When the Australian university system began its rapid expansion 60 years ago, the study of the humanities was held in high regard. Prime minister Robert Menzies spoke eloquently of the importance of a broad education. "Let the scientists be touched and informed by the humanities. Let the humanists be touched and informed by the scientists," he said.
Let the scientists be touched and informed by the humanities. Let the humanists be touched and informed by the scientists.
- Robert Menzies
So why does the federal government seem to be bent on downgrading the humanities?
Joy Damousi, the president of the Australian Academy of the Humanities, has branded the reforms as "potentially the greatest hit to the sector in a century".

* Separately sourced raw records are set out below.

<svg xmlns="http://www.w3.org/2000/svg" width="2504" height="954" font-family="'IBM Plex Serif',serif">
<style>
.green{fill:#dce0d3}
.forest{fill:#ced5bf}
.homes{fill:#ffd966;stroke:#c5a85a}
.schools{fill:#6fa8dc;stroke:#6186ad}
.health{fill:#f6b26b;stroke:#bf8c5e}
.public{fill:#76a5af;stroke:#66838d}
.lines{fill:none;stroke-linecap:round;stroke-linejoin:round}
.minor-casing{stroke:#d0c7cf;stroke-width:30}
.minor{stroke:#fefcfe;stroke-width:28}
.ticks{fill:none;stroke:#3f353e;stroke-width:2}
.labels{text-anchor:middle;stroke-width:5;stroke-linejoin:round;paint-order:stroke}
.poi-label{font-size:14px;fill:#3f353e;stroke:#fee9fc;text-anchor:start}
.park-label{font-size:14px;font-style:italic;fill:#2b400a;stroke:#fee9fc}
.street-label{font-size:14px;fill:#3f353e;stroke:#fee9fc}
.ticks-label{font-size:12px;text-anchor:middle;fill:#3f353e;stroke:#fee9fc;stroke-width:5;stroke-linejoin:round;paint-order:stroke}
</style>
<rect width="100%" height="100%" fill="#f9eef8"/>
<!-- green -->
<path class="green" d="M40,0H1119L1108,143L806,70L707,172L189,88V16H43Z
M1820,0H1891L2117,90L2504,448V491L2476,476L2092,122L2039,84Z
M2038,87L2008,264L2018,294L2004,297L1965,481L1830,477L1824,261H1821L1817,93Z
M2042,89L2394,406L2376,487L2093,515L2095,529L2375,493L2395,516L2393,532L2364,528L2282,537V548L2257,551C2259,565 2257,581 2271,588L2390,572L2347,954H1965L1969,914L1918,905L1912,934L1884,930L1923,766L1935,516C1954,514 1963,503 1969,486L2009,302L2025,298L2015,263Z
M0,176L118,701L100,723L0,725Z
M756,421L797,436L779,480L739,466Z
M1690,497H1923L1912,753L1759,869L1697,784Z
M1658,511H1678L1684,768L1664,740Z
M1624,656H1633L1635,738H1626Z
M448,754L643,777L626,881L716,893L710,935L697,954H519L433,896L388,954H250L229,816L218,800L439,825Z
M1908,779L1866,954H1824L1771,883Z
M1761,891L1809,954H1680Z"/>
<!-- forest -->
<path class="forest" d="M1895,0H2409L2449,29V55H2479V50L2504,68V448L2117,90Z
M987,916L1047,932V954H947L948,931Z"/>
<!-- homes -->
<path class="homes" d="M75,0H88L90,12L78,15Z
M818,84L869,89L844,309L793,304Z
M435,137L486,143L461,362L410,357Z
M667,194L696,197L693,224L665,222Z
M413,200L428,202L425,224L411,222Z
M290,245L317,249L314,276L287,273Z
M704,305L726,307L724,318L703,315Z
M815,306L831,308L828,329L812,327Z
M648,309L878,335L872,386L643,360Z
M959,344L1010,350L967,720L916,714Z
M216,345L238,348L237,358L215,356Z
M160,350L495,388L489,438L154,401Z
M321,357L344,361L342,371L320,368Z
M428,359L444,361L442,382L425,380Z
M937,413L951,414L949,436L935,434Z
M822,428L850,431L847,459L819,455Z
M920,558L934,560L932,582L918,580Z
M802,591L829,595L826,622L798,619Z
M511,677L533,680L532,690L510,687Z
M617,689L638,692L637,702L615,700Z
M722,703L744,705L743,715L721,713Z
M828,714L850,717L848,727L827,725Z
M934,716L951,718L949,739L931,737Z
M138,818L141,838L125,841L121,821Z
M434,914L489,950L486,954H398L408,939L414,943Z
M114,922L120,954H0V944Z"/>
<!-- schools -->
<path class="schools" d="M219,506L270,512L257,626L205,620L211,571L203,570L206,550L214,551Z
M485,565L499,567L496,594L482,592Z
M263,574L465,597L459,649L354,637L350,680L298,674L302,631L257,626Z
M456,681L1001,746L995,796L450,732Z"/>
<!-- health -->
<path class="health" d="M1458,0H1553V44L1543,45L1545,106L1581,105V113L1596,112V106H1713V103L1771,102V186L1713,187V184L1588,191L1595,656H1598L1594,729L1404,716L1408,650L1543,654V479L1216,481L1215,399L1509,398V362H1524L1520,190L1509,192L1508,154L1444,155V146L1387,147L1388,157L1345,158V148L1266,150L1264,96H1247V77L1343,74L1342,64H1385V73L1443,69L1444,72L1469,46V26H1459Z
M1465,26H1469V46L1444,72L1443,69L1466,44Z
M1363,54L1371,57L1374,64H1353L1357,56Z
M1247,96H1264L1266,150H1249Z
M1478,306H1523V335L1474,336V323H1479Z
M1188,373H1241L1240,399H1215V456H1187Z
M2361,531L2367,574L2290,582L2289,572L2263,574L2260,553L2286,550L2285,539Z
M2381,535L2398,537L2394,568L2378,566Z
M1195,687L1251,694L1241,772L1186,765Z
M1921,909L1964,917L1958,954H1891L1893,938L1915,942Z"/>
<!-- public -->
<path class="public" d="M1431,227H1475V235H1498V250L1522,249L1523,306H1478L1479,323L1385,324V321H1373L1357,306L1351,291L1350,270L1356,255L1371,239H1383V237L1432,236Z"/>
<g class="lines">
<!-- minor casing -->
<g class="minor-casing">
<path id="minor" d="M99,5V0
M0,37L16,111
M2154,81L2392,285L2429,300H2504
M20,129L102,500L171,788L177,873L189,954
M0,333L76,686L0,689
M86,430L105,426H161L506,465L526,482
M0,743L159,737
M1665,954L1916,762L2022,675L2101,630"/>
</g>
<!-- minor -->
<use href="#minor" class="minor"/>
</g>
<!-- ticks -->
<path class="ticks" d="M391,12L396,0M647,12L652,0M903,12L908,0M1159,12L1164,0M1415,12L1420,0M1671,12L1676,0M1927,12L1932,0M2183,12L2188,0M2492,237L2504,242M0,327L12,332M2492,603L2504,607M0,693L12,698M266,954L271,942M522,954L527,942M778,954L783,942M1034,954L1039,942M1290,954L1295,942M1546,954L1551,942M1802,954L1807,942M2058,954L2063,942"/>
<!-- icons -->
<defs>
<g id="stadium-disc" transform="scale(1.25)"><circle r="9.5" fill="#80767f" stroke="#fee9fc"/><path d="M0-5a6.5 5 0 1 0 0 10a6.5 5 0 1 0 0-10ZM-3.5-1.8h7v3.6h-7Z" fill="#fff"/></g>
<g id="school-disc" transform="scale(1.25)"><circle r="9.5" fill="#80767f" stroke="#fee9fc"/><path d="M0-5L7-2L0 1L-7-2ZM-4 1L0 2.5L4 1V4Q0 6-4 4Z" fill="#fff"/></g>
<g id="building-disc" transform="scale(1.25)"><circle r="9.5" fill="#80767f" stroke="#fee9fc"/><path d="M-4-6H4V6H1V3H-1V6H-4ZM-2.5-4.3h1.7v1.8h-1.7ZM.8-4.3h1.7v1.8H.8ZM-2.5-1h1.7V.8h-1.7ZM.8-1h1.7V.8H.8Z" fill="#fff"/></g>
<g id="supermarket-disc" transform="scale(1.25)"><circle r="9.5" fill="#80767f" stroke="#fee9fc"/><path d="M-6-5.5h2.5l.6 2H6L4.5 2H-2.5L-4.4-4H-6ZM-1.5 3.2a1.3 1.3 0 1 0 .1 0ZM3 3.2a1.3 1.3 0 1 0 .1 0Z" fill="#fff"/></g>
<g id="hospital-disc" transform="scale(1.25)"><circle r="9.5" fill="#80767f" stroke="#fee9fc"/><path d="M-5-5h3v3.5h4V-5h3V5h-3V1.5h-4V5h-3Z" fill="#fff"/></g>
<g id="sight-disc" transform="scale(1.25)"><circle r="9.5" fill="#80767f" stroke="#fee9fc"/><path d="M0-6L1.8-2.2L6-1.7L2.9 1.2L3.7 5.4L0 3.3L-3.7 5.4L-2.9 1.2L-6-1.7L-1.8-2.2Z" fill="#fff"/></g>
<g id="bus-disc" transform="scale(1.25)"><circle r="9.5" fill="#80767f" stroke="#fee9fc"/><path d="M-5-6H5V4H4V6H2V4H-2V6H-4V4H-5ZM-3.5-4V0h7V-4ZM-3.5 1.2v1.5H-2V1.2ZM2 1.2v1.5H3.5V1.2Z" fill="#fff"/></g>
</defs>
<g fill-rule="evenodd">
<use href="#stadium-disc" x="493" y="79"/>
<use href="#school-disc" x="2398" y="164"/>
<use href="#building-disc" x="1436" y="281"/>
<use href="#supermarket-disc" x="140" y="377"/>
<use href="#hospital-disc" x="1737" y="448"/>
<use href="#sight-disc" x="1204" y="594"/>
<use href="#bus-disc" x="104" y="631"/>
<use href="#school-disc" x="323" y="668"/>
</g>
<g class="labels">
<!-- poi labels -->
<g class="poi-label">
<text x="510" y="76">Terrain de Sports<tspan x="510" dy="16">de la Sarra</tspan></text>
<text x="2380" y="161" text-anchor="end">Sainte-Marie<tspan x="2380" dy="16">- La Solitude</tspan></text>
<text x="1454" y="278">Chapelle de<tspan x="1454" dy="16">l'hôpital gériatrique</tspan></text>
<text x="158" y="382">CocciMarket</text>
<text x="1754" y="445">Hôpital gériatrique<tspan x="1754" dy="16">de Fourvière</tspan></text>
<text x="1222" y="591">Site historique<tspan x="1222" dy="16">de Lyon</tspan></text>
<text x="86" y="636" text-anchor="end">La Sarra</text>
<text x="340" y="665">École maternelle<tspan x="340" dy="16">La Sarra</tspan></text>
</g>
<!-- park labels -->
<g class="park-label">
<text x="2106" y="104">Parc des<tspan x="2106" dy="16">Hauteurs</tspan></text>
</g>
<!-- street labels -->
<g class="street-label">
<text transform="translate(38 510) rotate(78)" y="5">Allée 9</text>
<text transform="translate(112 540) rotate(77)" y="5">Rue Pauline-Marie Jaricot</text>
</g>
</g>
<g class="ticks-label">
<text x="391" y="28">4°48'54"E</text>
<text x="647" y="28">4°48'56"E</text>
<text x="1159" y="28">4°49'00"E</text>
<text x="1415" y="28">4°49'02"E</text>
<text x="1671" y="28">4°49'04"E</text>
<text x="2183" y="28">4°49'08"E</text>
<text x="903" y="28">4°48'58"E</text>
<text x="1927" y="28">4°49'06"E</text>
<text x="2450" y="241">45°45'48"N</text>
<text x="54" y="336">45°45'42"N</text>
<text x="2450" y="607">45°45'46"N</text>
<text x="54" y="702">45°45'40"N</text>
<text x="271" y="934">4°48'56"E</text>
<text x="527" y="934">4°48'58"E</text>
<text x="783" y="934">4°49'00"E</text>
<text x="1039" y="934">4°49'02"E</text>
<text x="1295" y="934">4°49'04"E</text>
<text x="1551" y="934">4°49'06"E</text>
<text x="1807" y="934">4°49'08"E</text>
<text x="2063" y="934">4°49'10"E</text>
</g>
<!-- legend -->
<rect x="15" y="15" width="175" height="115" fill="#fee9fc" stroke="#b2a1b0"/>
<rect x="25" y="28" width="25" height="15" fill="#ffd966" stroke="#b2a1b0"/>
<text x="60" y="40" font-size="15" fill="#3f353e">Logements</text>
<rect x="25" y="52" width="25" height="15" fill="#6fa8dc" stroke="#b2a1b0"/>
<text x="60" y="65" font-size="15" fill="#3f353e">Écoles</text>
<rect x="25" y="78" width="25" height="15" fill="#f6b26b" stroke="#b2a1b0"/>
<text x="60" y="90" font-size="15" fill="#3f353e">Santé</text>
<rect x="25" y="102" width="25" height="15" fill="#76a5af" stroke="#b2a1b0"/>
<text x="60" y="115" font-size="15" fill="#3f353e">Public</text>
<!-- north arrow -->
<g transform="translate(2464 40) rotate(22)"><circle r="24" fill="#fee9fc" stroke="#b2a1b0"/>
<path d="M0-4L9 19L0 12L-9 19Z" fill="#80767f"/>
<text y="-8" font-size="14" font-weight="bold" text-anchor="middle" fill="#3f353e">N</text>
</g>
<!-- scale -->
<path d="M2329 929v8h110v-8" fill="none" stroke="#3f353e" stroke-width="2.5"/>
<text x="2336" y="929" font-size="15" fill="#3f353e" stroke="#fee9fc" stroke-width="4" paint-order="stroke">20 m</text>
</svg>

Is there more to the latest round of reforms than just a renewed focus on vocational skills?
Already there are complaints from the universities that the new government policy makes it more expensive to study the humanities, and in doing so, Minister Tehan has launched a counterattack in the escalating "culture wars".
There is indeed considerable disquiet in the Morrison government about how free speech, inquiry and the exchange of a diversity of views is being shut down by some university staff and students in the 'Great Awokening'. This is a mix of identity politics, illiberalism and 'cancel culture.' Such developments are the antithesis of what universities are meant to be as places for the free exchange of ideas between scholars.
In the world of business, the new changes have been broadly supported with some reservations. The CEO of the Business Council of Australia, Jennifer Westacott, favours the move to make education more jobs-oriented, yet emphasised "the importance of the humanities as part of the nation's skill mix".
President of the Academy of Social Sciences Professor Jane Hall agrees.
"It's been shown time and time again that employers place a high value on 'soft skills', including the ability to think critically and creatively, to solve problems and to work effectively in teams," she said.
Australia needs our universities to produce professionals who can think critically. These skills are most effectively taught through broad courses of study that incorporate the humanities alongside STEM subjects. This balance might be lost in the current round of university fee reforms that favour vocational education courses.